As you can see, after the if (ModelState.IsValid) the IntelliSense doesn't find registerViewModel in the current context. I wonder why this happens, since that variable is defined inside the if AND the else above, so there is no way to reach that code without it being defined.

Is there any workaround for this(other than creating a new method or passing 2 variables)?

Declare RegisterViewModel outside of the if block scope, and assign it within the if block.

RegisterViewModel registerViewModel;
if (registerViewModelObject is RegisterViewMOdel)
{
     registerViewModel = // ...
}
else
{
     registerViewModel = // ...
}

You should define RegisterViewModel outside from your if statemtent. And make assignment inside your if statement.

Like;

RegisterViewModel registerViewModel;
if(...)
{
  //make your assigment here.
}

If you wish to have two separate variables then declare both outside of the if statement and test for null after.

RegisterViewModel registerViewModel;
RegisterSellerViewModel sellerModel; 

if (registerViewModelObject is RegisterViewModel)
{
    registerViewModel = (RegisterViewModel)registerViewModelObject;
}
else
{
    sellerViewModel = (RegisterSellerViewModel)registerViewModelObject;
}

However, defining an interface to use instead of Object would be the better option.

public interface IRegisterViewModel
{
    public string Name { get; set;}
    public ... Identity {get; set;}
    ...
}

public class RegisterViewModel : IRegisterViewModel
{
    ...
}

public class RegisterSellerViewModel : IRegisterViewModel
{
    ...
}

Then use ValidateRegistrationForm(IRegisterViewModel registerViewModel) and you can get rid of the if statement entirely.

You probably need to extract methods that are common for RegisterViewModel and RegisterSellerViewModel into an interface and implement it in both classes.

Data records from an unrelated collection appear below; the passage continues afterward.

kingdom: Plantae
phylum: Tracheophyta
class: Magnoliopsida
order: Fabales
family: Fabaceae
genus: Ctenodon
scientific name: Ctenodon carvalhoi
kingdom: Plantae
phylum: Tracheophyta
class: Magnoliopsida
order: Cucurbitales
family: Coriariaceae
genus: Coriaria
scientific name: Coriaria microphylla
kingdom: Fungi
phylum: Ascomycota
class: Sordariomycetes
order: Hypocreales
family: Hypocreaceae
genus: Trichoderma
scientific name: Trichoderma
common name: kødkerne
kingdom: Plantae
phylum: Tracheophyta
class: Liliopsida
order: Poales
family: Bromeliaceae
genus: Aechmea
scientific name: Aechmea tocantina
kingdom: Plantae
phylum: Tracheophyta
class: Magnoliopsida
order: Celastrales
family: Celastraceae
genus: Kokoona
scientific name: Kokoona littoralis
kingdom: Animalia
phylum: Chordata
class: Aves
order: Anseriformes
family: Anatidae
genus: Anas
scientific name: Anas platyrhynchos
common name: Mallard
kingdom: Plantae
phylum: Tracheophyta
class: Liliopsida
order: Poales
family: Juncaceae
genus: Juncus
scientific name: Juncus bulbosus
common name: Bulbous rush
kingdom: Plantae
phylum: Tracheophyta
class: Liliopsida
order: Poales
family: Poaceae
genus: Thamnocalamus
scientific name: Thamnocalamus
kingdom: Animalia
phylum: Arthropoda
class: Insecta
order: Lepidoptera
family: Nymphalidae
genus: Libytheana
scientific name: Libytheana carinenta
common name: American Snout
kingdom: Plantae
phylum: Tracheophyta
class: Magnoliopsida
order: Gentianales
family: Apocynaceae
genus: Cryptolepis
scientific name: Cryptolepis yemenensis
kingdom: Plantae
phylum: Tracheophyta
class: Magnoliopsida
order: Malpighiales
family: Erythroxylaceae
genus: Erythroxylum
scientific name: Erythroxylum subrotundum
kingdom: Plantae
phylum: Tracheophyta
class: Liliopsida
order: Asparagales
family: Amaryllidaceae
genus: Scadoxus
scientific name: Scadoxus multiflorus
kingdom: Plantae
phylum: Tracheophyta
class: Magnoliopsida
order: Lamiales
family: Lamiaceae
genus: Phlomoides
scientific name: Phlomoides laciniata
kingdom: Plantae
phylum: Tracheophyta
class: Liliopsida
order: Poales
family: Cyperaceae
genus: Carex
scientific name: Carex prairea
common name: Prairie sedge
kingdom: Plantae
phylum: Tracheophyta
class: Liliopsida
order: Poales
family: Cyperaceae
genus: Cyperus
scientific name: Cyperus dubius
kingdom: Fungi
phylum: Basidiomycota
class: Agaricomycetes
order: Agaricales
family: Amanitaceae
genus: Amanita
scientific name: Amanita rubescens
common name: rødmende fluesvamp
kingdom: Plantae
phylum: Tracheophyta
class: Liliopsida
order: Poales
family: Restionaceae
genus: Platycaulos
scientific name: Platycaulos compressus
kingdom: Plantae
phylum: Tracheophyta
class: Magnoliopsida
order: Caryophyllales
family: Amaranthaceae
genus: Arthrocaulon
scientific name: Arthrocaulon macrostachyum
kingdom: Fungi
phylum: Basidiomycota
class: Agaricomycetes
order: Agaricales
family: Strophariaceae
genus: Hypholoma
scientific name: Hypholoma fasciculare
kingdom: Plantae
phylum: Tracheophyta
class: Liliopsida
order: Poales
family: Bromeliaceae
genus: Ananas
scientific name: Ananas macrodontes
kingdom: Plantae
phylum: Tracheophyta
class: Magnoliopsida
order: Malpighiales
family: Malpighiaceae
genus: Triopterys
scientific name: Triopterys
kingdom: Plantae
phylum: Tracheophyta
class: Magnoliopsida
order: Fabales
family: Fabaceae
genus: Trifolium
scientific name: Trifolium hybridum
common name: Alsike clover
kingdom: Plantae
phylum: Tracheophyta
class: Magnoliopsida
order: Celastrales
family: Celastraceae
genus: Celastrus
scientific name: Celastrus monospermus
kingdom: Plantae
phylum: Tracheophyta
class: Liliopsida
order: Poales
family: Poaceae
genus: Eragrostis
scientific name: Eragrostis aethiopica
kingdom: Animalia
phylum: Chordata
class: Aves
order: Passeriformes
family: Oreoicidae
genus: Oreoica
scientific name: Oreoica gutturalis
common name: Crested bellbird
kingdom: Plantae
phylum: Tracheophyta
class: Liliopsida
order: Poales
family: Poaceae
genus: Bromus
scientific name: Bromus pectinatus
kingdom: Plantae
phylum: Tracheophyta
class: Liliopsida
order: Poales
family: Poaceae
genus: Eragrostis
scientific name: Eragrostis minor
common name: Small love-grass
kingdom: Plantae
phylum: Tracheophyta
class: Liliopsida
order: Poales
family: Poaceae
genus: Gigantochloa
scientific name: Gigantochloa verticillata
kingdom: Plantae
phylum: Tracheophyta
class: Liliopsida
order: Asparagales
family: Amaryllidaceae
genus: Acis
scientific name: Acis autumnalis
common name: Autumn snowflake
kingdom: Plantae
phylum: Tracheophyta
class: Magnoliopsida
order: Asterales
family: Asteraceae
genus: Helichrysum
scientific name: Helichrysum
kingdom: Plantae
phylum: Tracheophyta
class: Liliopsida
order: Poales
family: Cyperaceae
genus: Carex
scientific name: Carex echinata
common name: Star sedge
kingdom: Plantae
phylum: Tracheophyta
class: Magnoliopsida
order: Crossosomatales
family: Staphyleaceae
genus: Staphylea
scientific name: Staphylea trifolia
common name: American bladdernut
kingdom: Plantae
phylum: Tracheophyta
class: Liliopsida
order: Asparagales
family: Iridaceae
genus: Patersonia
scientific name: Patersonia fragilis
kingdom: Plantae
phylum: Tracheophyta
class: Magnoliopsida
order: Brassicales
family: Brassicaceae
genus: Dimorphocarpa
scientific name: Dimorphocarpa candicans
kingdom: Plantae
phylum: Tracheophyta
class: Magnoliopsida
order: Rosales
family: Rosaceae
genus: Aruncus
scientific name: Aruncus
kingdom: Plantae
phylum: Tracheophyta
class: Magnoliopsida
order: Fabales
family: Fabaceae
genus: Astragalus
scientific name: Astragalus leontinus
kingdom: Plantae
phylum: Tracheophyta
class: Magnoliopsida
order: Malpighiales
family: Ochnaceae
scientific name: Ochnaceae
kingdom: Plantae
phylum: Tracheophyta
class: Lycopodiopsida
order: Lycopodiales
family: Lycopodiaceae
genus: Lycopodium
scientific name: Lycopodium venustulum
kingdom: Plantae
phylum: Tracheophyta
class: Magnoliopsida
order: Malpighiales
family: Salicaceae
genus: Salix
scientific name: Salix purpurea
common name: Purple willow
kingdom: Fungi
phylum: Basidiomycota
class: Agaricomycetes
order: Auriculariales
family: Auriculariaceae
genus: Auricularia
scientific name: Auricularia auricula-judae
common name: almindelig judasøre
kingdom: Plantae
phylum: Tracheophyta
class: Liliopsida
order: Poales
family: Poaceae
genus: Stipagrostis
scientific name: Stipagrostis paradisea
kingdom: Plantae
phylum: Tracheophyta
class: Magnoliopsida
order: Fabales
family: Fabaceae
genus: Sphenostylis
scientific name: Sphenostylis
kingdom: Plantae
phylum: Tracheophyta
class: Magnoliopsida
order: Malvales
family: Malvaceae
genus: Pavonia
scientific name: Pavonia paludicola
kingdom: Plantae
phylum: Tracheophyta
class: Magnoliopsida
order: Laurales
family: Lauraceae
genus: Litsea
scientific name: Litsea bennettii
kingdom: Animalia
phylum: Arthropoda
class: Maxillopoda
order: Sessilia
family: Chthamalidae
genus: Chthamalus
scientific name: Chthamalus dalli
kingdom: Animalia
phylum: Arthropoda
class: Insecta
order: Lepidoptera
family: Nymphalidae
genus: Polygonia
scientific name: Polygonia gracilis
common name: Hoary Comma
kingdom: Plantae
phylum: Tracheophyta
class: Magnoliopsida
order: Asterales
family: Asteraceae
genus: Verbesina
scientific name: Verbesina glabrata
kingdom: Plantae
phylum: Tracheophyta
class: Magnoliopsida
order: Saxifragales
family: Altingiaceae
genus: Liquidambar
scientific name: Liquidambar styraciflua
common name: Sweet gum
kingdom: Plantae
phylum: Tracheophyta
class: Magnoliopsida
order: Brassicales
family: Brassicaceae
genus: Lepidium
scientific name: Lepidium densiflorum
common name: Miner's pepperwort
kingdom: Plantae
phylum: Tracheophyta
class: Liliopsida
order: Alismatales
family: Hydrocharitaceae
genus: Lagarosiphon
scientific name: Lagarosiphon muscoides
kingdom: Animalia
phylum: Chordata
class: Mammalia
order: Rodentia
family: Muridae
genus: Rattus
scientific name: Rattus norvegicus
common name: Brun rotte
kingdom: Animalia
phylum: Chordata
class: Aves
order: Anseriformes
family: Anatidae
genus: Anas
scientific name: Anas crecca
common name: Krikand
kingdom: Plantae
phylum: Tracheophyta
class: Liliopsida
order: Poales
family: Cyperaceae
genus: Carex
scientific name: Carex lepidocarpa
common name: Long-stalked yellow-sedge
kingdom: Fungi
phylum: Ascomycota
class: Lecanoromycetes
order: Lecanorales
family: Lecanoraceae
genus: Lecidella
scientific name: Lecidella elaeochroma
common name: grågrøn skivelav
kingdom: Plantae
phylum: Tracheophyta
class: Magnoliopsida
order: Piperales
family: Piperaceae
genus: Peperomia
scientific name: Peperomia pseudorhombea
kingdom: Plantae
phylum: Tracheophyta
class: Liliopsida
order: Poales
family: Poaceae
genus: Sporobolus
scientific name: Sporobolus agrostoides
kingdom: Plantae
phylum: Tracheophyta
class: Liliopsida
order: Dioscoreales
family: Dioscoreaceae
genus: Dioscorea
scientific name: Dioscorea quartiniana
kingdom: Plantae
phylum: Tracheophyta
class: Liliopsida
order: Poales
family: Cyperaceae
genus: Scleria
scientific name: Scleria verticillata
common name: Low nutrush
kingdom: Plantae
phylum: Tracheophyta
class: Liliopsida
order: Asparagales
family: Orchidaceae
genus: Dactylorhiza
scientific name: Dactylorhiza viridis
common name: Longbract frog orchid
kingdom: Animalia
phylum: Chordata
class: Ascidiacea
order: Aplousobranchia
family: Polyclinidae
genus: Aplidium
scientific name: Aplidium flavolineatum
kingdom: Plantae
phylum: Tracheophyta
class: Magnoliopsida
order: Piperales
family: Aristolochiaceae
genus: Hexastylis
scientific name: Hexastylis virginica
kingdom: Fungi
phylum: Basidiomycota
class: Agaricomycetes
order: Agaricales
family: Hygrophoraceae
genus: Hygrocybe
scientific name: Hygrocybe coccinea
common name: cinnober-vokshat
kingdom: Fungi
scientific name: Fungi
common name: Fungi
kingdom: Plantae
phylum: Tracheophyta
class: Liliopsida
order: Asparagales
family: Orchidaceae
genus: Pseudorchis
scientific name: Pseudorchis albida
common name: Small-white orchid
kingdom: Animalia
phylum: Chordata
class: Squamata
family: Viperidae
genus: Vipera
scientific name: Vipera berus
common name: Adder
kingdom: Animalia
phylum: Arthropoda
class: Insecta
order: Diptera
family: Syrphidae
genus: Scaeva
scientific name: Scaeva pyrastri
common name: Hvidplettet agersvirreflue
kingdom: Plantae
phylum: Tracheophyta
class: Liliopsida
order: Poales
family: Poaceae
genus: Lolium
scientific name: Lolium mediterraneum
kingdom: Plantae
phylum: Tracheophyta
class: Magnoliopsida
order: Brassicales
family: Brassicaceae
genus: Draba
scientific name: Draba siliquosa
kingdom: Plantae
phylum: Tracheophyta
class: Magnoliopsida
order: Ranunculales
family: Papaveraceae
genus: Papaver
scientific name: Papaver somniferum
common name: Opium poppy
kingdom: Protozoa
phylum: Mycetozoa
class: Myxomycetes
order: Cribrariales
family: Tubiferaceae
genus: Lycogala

Then cast registerViewModelObject to this interface regardless of its actual type.

The problem occurs since you don't have a single variable defined in the main scope of the function. In the way that you have written your code, you define two variables that are inside different scopes.

How I would go about with the solution:

I would make a base class.

class RegisterModel
{
   public string Name;
   public IdentifyType Identify;
   public string Email;
}

And then both your classes can inherit from the base class. Like this:

class RegisterViewModel
   : RegisterModel
{...}
class RegisterSellerViewModel
   : RegisterModel
{...}

Now you can actually covert the Object variable in your function a single time. Like this:

private bool Validate(Object viewModel)
{
   var castViewModel = (RegisterModel)viewModel;
   if(ModelState.IsValid)
   {
      ...
   }
}

Note that this will cause a run-time error if viewModel is not of type RegisterModel.